Stored data:
#####

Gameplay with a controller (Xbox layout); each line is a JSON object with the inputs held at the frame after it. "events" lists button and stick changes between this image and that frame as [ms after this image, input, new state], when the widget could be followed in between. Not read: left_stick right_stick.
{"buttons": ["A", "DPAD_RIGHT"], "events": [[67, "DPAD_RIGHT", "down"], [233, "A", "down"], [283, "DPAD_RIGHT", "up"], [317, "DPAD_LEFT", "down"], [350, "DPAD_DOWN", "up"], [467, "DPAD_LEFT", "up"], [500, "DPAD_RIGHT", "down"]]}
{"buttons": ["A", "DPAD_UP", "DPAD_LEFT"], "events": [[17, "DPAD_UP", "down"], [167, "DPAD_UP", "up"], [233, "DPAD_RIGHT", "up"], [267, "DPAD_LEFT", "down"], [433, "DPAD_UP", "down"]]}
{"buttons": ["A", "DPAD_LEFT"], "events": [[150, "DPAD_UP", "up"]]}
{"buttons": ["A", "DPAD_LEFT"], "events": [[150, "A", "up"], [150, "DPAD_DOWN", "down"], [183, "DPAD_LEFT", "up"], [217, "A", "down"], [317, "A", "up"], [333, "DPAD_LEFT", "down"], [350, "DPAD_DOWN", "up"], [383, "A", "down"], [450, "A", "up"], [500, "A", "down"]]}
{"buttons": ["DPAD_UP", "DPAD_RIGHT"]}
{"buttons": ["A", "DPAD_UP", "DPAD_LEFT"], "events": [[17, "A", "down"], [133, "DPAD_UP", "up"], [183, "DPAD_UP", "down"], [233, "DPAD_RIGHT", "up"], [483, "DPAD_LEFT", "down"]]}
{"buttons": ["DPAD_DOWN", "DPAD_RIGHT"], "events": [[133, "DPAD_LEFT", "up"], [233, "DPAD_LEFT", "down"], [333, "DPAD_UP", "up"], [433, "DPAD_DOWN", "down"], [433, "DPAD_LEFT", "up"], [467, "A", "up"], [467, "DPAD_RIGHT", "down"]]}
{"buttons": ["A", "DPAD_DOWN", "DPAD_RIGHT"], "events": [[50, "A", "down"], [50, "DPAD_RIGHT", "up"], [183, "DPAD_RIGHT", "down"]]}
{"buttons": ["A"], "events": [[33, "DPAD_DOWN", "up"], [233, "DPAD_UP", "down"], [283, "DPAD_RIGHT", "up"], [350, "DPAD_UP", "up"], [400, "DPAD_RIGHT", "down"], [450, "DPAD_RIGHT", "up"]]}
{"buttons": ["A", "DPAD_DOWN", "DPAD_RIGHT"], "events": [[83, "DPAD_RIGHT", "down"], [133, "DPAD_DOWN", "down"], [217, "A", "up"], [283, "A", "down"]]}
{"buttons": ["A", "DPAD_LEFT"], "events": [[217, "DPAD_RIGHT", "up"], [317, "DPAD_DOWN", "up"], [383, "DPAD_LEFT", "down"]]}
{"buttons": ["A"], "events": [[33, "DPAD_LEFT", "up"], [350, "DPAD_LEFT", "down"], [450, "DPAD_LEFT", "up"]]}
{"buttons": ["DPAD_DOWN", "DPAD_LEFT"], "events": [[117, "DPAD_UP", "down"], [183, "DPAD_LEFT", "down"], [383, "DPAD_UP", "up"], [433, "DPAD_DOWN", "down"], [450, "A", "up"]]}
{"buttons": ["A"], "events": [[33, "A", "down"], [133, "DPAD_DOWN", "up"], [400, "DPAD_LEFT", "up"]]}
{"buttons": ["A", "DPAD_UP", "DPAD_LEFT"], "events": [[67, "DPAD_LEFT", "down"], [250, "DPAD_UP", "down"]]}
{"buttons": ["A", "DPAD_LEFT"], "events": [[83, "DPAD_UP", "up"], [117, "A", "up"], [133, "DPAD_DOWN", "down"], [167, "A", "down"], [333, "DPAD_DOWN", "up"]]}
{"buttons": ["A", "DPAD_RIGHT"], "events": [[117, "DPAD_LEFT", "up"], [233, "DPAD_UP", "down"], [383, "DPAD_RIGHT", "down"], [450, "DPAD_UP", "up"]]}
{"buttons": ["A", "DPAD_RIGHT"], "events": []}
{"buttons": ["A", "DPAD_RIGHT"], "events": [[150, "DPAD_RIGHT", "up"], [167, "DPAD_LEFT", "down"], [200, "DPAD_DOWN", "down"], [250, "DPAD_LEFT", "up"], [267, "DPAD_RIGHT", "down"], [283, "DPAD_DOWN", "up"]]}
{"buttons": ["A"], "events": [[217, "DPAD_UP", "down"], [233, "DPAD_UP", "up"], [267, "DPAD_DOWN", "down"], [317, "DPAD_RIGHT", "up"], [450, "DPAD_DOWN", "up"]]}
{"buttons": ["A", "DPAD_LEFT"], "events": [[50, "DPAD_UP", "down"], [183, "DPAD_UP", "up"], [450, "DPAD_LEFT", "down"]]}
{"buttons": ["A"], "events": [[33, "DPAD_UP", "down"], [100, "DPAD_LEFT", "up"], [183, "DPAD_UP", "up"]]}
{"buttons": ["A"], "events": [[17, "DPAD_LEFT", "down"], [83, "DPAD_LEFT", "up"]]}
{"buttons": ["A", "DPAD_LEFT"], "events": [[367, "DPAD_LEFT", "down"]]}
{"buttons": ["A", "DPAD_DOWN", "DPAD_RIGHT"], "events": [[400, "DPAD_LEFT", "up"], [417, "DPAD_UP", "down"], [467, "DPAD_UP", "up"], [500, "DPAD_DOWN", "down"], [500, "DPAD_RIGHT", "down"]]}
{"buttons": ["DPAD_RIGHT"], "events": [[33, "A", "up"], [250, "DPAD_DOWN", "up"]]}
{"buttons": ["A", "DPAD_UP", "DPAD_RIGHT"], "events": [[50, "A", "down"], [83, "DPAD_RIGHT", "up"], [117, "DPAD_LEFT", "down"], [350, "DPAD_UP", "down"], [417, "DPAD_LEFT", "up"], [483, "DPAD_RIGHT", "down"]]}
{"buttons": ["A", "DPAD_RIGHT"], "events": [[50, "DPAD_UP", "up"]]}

#####

__REQUIRED WORK__.
Copy the records above exactly as they appear.

__WORKED SOLUTION__.
Gameplay with a controller (Xbox layout); each line is a JSON object with the inputs held at the frame after it. "events" lists button and stick changes between this image and that frame as [ms after this image, input, new state], when the widget could be followed in between. Not read: left_stick right_stick.
{"buttons": ["A", "DPAD_RIGHT"], "events": [[67, "DPAD_RIGHT", "down"], [233, "A", "down"], [283, "DPAD_RIGHT", "up"], [317, "DPAD_LEFT", "down"], [350, "DPAD_DOWN", "up"], [467, "DPAD_LEFT", "up"], [500, "DPAD_RIGHT", "down"]]}
{"buttons": ["A", "DPAD_UP", "DPAD_LEFT"], "events": [[17, "DPAD_UP", "down"], [167, "DPAD_UP", "up"], [233, "DPAD_RIGHT", "up"], [267, "DPAD_LEFT", "down"], [433, "DPAD_UP", "down"]]}
{"buttons": ["A", "DPAD_LEFT"], "events": [[150, "DPAD_UP", "up"]]}
{"buttons": ["A", "DPAD_LEFT"], "events": [[150, "A", "up"], [150, "DPAD_DOWN", "down"], [183, "DPAD_LEFT", "up"], [217, "A", "down"], [317, "A", "up"], [333, "DPAD_LEFT", "down"], [350, "DPAD_DOWN", "up"], [383, "A", "down"], [450, "A", "up"], [500, "A", "down"]]}
{"buttons": ["DPAD_UP", "DPAD_RIGHT"]}
{"buttons": ["A", "DPAD_UP", "DPAD_LEFT"], "events": [[17, "A", "down"], [133, "DPAD_UP", "up"], [183, "DPAD_UP", "down"], [233, "DPAD_RIGHT", "up"], [483, "DPAD_LEFT", "down"]]}
{"buttons": ["DPAD_DOWN", "DPAD_RIGHT"], "events": [[133, "DPAD_LEFT", "up"], [233, "DPAD_LEFT", "down"], [333, "DPAD_UP", "up"], [433, "DPAD_DOWN", "down"], [433, "DPAD_LEFT", "up"], [467, "A", "up"], [467, "DPAD_RIGHT", "down"]]}
{"buttons": ["A", "DPAD_DOWN", "DPAD_RIGHT"], "events": [[50, "A", "down"], [50, "DPAD_RIGHT", "up"], [183, "DPAD_RIGHT", "down"]]}
{"buttons": ["A"], "events": [[33, "DPAD_DOWN", "up"], [233, "DPAD_UP", "down"], [283, "DPAD_RIGHT", "up"], [350, "DPAD_UP", "up"], [400, "DPAD_RIGHT", "down"], [450, "DPAD_RIGHT", "up"]]}
{"buttons": ["A", "DPAD_DOWN", "DPAD_RIGHT"], "events": [[83, "DPAD_RIGHT", "down"], [133, "DPAD_DOWN", "down"], [217, "A", "up"], [283, "A", "down"]]}
{"buttons": ["A", "DPAD_LEFT"], "events": [[217, "DPAD_RIGHT", "up"], [317, "DPAD_DOWN", "up"], [383, "DPAD_LEFT", "down"]]}
{"buttons": ["A"], "events": [[33, "DPAD_LEFT", "up"], [350, "DPAD_LEFT", "down"], [450, "DPAD_LEFT", "up"]]}
{"buttons": ["DPAD_DOWN", "DPAD_LEFT"], "events": [[117, "DPAD_UP", "down"], [183, "DPAD_LEFT", "down"], [383, "DPAD_UP", "up"], [433, "DPAD_DOWN", "down"], [450, "A", "up"]]}
{"buttons": ["A"], "events": [[33, "A", "down"], [133, "DPAD_DOWN", "up"], [400, "DPAD_LEFT", "up"]]}
{"buttons": ["A", "DPAD_UP", "DPAD_LEFT"], "events": [[67, "DPAD_LEFT", "down"], [250, "DPAD_UP", "down"]]}
{"buttons": ["A", "DPAD_LEFT"], "events": [[83, "DPAD_UP", "up"], [117, "A", "up"], [133, "DPAD_DOWN", "down"], [167, "A", "down"], [333, "DPAD_DOWN", "up"]]}
{"buttons": ["A", "DPAD_RIGHT"], "events": [[117, "DPAD_LEFT", "up"], [233, "DPAD_UP", "down"], [383, "DPAD_RIGHT", "down"], [450, "DPAD_UP", "up"]]}
{"buttons": ["A", "DPAD_RIGHT"], "events": []}
{"buttons": ["A", "DPAD_RIGHT"], "events": [[150, "DPAD_RIGHT", "up"], [167, "DPAD_LEFT", "down"], [200, "DPAD_DOWN", "down"], [250, "DPAD_LEFT", "up"], [267, "DPAD_RIGHT", "down"], [283, "DPAD_DOWN", "up"]]}
{"buttons": ["A"], "events": [[217, "DPAD_UP", "down"], [233, "DPAD_UP", "up"], [267, "DPAD_DOWN", "down"], [317, "DPAD_RIGHT", "up"], [450, "DPAD_DOWN", "up"]]}
{"buttons": ["A", "DPAD_LEFT"], "events": [[50, "DPAD_UP", "down"], [183, "DPAD_UP", "up"], [450, "DPAD_LEFT", "down"]]}
{"buttons": ["A"], "events": [[33, "DPAD_UP", "down"], [100, "DPAD_LEFT", "up"], [183, "DPAD_UP", "up"]]}
{"buttons": ["A"], "events": [[17, "DPAD_LEFT", "down"], [83, "DPAD_LEFT", "up"]]}
{"buttons": ["A", "DPAD_LEFT"], "events": [[367, "DPAD_LEFT", "down"]]}
{"buttons": ["A", "DPAD_DOWN", "DPAD_RIGHT"], "events": [[400, "DPAD_LEFT", "up"], [417, "DPAD_UP", "down"], [467, "DPAD_UP", "up"], [500, "DPAD_DOWN", "down"], [500, "DPAD_RIGHT", "down"]]}
{"buttons": ["DPAD_RIGHT"], "events": [[33, "A", "up"], [250, "DPAD_DOWN", "up"]]}
{"buttons": ["A", "DPAD_UP", "DPAD_RIGHT"], "events": [[50, "A", "down"], [83, "DPAD_RIGHT", "up"], [117, "DPAD_LEFT", "down"], [350, "DPAD_UP", "down"], [417, "DPAD_LEFT", "up"], [483, "DPAD_RIGHT", "down"]]}
{"buttons": ["A", "DPAD_RIGHT"], "events": [[50, "DPAD_UP", "up"]]}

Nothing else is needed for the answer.